Exercise brief:
Without altering anything, repeat each of the records.

Records to use:
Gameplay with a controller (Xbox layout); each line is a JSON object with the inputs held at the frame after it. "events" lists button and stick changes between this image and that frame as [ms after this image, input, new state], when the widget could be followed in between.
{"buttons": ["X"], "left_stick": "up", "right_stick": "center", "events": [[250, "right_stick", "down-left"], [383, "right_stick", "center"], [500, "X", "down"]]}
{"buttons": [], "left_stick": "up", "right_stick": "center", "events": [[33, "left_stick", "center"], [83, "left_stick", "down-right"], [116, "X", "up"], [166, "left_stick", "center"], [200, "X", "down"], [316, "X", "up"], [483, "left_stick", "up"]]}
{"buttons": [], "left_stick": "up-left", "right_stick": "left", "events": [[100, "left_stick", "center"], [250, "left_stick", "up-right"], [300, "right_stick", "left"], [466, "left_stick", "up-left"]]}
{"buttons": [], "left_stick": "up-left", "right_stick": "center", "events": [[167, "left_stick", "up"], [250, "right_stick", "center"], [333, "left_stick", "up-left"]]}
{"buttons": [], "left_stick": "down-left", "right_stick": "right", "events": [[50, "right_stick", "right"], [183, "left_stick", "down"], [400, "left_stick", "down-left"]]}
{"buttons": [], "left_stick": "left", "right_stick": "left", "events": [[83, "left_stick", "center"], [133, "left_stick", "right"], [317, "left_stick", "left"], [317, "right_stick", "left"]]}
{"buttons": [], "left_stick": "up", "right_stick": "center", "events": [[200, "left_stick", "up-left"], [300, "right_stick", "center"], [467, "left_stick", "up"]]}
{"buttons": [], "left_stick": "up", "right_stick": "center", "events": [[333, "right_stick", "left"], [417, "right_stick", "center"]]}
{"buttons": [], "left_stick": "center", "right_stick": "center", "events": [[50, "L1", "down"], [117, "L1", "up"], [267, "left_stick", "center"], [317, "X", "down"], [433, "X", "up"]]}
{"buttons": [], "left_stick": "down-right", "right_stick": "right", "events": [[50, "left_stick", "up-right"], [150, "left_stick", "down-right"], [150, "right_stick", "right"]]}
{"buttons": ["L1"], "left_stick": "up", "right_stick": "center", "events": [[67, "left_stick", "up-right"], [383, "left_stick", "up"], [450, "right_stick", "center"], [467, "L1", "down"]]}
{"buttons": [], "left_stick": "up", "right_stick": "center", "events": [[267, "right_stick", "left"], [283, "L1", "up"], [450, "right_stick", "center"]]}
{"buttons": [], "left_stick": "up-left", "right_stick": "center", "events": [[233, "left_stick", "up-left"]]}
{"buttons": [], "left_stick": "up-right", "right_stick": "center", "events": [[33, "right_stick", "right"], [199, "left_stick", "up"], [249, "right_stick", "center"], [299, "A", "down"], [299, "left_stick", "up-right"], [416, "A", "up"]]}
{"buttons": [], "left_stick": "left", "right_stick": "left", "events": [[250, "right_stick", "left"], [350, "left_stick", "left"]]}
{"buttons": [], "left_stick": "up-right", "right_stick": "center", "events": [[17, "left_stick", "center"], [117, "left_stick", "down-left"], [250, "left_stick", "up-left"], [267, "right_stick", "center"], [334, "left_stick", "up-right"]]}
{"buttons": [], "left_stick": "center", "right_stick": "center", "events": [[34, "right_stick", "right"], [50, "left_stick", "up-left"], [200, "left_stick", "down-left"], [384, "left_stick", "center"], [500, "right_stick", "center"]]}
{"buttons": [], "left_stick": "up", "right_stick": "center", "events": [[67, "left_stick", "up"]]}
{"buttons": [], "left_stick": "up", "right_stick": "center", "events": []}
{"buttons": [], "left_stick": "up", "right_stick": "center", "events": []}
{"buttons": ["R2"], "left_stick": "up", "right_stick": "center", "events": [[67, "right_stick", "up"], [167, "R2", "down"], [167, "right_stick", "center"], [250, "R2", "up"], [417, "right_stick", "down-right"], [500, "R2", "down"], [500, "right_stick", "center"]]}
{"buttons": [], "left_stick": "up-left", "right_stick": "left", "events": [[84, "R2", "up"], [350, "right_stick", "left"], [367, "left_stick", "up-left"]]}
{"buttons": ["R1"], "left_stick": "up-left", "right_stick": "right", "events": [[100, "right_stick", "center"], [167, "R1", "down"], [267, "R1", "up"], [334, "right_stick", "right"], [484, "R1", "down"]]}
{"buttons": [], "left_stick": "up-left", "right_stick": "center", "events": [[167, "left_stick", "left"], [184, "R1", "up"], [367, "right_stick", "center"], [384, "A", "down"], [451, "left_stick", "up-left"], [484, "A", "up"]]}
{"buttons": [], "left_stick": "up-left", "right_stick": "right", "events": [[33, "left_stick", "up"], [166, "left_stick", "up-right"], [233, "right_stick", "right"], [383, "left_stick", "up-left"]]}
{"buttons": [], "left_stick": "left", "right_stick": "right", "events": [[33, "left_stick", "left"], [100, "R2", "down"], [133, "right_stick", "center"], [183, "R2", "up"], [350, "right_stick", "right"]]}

Response box:
Gameplay with a controller (Xbox layout); each line is a JSON object with the inputs held at the frame after it. "events" lists button and stick changes between this image and that frame as [ms after this image, input, new state], when the widget could be followed in between.
{"buttons": ["X"], "left_stick": "up", "right_stick": "center", "events": [[250, "right_stick", "down-left"], [383, "right_stick", "center"], [500, "X", "down"]]}
{"buttons": [], "left_stick": "up", "right_stick": "center", "events": [[33, "left_stick", "center"], [83, "left_stick", "down-right"], [116, "X", "up"], [166, "left_stick", "center"], [200, "X", "down"], [316, "X", "up"], [483, "left_stick", "up"]]}
{"buttons": [], "left_stick": "up-left", "right_stick": "left", "events": [[100, "left_stick", "center"], [250, "left_stick", "up-right"], [300, "right_stick", "left"], [466, "left_stick", "up-left"]]}
{"buttons": [], "left_stick": "up-left", "right_stick": "center", "events": [[167, "left_stick", "up"], [250, "right_stick", "center"], [333, "left_stick", "up-left"]]}
{"buttons": [], "left_stick": "down-left", "right_stick": "right", "events": [[50, "right_stick", "right"], [183, "left_stick", "down"], [400, "left_stick", "down-left"]]}
{"buttons": [], "left_stick": "left", "right_stick": "left", "events": [[83, "left_stick", "center"], [133, "left_stick", "right"], [317, "left_stick", "left"], [317, "right_stick", "left"]]}
{"buttons": [], "left_stick": "up", "right_stick": "center", "events": [[200, "left_stick", "up-left"], [300, "right_stick", "center"], [467, "left_stick", "up"]]}
{"buttons": [], "left_stick": "up", "right_stick": "center", "events": [[333, "right_stick", "left"], [417, "right_stick", "center"]]}
{"buttons": [], "left_stick": "center", "right_stick": "center", "events": [[50, "L1", "down"], [117, "L1", "up"], [267, "left_stick", "center"], [317, "X", "down"], [433, "X", "up"]]}
{"buttons": [], "left_stick": "down-right", "right_stick": "right", "events": [[50, "left_stick", "up-right"], [150, "left_stick", "down-right"], [150, "right_stick", "right"]]}
{"buttons": ["L1"], "left_stick": "up", "right_stick": "center", "events": [[67, "left_stick", "up-right"], [383, "left_stick", "up"], [450, "right_stick", "center"], [467, "L1", "down"]]}
{"buttons": [], "left_stick": "up", "right_stick": "center", "events": [[267, "right_stick", "left"], [283, "L1", "up"], [450, "right_stick", "center"]]}
{"buttons": [], "left_stick": "up-left", "right_stick": "center", "events": [[233, "left_stick", "up-left"]]}
{"buttons": [], "left_stick": "up-right", "right_stick": "center", "events": [[33, "right_stick", "right"], [199, "left_stick", "up"], [249, "right_stick", "center"], [299, "A", "down"], [299, "left_stick", "up-right"], [416, "A", "up"]]}
{"buttons": [], "left_stick": "left", "right_stick": "left", "events": [[250, "right_stick", "left"], [350, "left_stick", "left"]]}
{"buttons": [], "left_stick": "up-right", "right_stick": "center", "events": [[17, "left_stick", "center"], [117, "left_stick", "down-left"], [250, "left_stick", "up-left"], [267, "right_stick", "center"], [334, "left_stick", "up-right"]]}
{"buttons": [], "left_stick": "center", "right_stick": "center", "events": [[34, "right_stick", "right"], [50, "left_stick", "up-left"], [200, "left_stick", "down-left"], [384, "left_stick", "center"], [500, "right_stick", "center"]]}
{"buttons": [], "left_stick": "up", "right_stick": "center", "events": [[67, "left_stick", "up"]]}
{"buttons": [], "left_stick": "up", "right_stick": "center", "events": []}
{"buttons": [], "left_stick": "up", "right_stick": "center", "events": []}
{"buttons": ["R2"], "left_stick": "up", "right_stick": "center", "events": [[67, "right_stick", "up"], [167, "R2", "down"], [167, "right_stick", "center"], [250, "R2", "up"], [417, "right_stick", "down-right"], [500, "R2", "down"], [500, "right_stick", "center"]]}
{"buttons": [], "left_stick": "up-left", "right_stick": "left", "events": [[84, "R2", "up"], [350, "right_stick", "left"], [367, "left_stick", "up-left"]]}
{"buttons": ["R1"], "left_stick": "up-left", "right_stick": "right", "events": [[100, "right_stick", "center"], [167, "R1", "down"], [267, "R1", "up"], [334, "right_stick", "right"], [484, "R1", "down"]]}
{"buttons": [], "left_stick": "up-left", "right_stick": "center", "events": [[167, "left_stick", "left"], [184, "R1", "up"], [367, "right_stick", "center"], [384, "A", "down"], [451, "left_stick", "up-left"], [484, "A", "up"]]}
{"buttons": [], "left_stick": "up-left", "right_stick": "right", "events": [[33, "left_stick", "up"], [166, "left_stick", "up-right"], [233, "right_stick", "right"], [383, "left_stick", "up-left"]]}
{"buttons": [], "left_stick": "left", "right_stick": "right", "events": [[33, "left_stick", "left"], [100, "R2", "down"], [133, "right_stick", "center"], [183, "R2", "up"], [350, "right_stick", "right"]]}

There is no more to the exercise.